Парадоксально, однако происходившие в английском обществе глубинные перемены, казалось, не затрагивали феодальную структуру политического управления страной: власть по-прежнему осуществляла корона и приближенная к трону знать. Палату же общин, состоявшую в основном из представителей зажиточного купечества и мелкопоместного дворянства, правящая верхушка считала не более чем своим придатком, главная функция которого заключалась в том, чтобы по указанию короля одобрять и легализовать различные налоги и поборы, т.е., проще говоря, обеспечивать знать деньгами, не вмешиваясь в процесс государственного управления. Низшие слои населения не имели в палате общин никакого представительства вообще.
По оценкам исследователей того времени, совокупное богатство, находившееся во владении членов палаты общин, в три раза превышало таковое у членов палаты лордов, и тем не менее наследная знать упорно не желала расстаться с иллюзией, что именно она, как и раньше, олицетворяет мощь и будущее страны!
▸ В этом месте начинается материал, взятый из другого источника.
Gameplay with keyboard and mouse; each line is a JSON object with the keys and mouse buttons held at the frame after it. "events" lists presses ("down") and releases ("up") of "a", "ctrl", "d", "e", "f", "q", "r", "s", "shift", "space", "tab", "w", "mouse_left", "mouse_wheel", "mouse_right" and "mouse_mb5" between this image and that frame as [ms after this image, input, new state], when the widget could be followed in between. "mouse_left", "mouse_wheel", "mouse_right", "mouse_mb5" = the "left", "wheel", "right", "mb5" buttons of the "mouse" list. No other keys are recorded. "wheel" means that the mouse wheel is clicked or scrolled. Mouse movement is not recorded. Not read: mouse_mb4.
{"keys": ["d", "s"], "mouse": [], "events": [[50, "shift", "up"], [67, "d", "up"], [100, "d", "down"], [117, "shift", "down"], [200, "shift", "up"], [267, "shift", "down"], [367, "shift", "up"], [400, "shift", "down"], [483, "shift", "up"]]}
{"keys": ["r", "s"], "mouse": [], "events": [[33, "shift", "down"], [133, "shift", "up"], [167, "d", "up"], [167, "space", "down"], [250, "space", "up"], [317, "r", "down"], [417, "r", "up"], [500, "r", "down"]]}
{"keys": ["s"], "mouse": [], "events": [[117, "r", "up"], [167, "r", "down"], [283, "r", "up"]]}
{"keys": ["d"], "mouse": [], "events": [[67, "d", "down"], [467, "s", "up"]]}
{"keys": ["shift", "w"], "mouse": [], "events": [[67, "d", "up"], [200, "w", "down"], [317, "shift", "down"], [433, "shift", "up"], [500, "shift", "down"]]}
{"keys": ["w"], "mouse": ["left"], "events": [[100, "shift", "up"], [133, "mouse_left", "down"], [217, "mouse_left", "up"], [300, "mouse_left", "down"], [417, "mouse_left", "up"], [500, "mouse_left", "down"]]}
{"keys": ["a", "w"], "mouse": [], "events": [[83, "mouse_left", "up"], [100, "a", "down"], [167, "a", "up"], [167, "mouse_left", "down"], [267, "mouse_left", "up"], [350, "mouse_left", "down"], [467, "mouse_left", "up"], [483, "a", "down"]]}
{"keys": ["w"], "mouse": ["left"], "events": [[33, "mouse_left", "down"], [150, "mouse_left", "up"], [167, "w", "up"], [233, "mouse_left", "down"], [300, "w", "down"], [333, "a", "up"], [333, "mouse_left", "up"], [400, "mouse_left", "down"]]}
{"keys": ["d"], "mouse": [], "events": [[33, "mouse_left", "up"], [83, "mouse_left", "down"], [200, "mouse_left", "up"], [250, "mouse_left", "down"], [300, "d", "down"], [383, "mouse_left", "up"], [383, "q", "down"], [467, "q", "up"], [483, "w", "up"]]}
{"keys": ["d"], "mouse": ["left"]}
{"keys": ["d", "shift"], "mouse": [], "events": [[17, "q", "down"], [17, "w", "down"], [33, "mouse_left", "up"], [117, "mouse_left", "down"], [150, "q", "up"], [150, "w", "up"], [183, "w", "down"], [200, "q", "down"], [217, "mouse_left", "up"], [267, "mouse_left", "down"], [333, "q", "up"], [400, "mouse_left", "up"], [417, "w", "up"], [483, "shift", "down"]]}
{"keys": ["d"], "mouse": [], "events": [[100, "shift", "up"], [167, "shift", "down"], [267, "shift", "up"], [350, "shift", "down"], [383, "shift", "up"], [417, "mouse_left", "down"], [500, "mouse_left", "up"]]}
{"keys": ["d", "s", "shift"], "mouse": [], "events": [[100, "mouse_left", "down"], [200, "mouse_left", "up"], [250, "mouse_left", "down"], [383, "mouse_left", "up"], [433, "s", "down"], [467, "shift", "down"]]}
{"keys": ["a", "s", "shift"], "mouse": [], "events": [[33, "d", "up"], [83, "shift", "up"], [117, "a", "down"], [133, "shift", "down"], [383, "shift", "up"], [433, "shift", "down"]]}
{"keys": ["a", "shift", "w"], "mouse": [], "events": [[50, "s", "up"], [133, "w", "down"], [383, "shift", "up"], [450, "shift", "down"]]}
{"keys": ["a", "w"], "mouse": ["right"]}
Палата общин требовала для себя более широких полномочий в управлении страной прежде всего потому, что изжившая себя система феодального хозяйствования, когда только на содержание двора, не говоря уже о бесчисленных синекурах и “монополиях” придворной знати, уходило около 40% всех государственных доходов, стала непреодолимым препятствием на пути дальнейшего экономического развития Англии. Дорогостоящие войны объявлялись королем с поводом и без такового, а деньги на них приходилось изыскивать палате общин. А ведь если бы те же самые войны, считали представители торгового люда и зарождающихся промышленных кругов, были направлены на захват новых торговых баз или на ослабление позиций стран-конкурентов, они могли бы приносить государству немалые барыши.
В 1625 г . на английский трон взошел король Карл I, унаследовавший от своего отца Якова I безудержное стремление к обветшалому феодальному абсолютизму и неистребимую веру в “священные права монархов”. Любая попытка парламента выразить несогласие с монаршей волей – каких бы вопросов это ни касалось – или предложить свою альтернативу его королевскому решению рассматривалась Карлом чуть ли не как богохульство. “Обязанности монарха, – подчеркивал он, – и обязанности подданного – это две принципиально различные вещи”. Не встречая, как ему казалось, должного послушания со стороны парламента, члены которого, например, отвечали ему ремонстрациями на “законные” требования добыть необходимые королю денежные средства, осмеливались давать советы в вопросах религиозной политики и даже выражали недовольство его женитьбой на французской принцессе-католичке. Карл один за другим разогнал все три созыва своих первых парламентов и в течение 11 лет единолично правил страной, полностью отстранив от участия в государственных делах купечество, джентри и инакомыслящее духовенство. Именно в этот период по его указанию по всей Англии насильственно прививались обряды новой англиканской церкви, усилились массовые репрессии против пуритан и иных религиозных сект, а также был введен ряд налогов, которые многие сочли незаконными поборами. Именно в этот период он установил жесточайшую цензуру прессы и ввел практику судебного преследования своих оппонентов в специальных судилищах типа Звездной палаты. В 1640 г . обстоятельства все-таки вынудили Карла I созвать новый парламент. Попытки архиепископа Лода силой навязать свой новый молитвенник шотландским кальвинистам привели их к вооруженному восстанию. Чтобы подавить его, требовались деньги и воины, а предоставить и то и другое мог только парламент. Но поскольку вместо ожидаемых денег Карл получил от него длинный перечень жалоб и претензий, через три недели был распущен и этот, получивший название “Короткий” парламент.
Тем временем шотландцы, собрав большое войско, вторглись в Англию, и Карлу, так и не получившему средств на формирование армии, во-первых, пришлось обещать им ежедневно выплачивать по 850 ф.ст., чтобы они оставались к северу от реки Тис, а во-вторых, скрепя зубы, объявить о новых выборах в палату общин.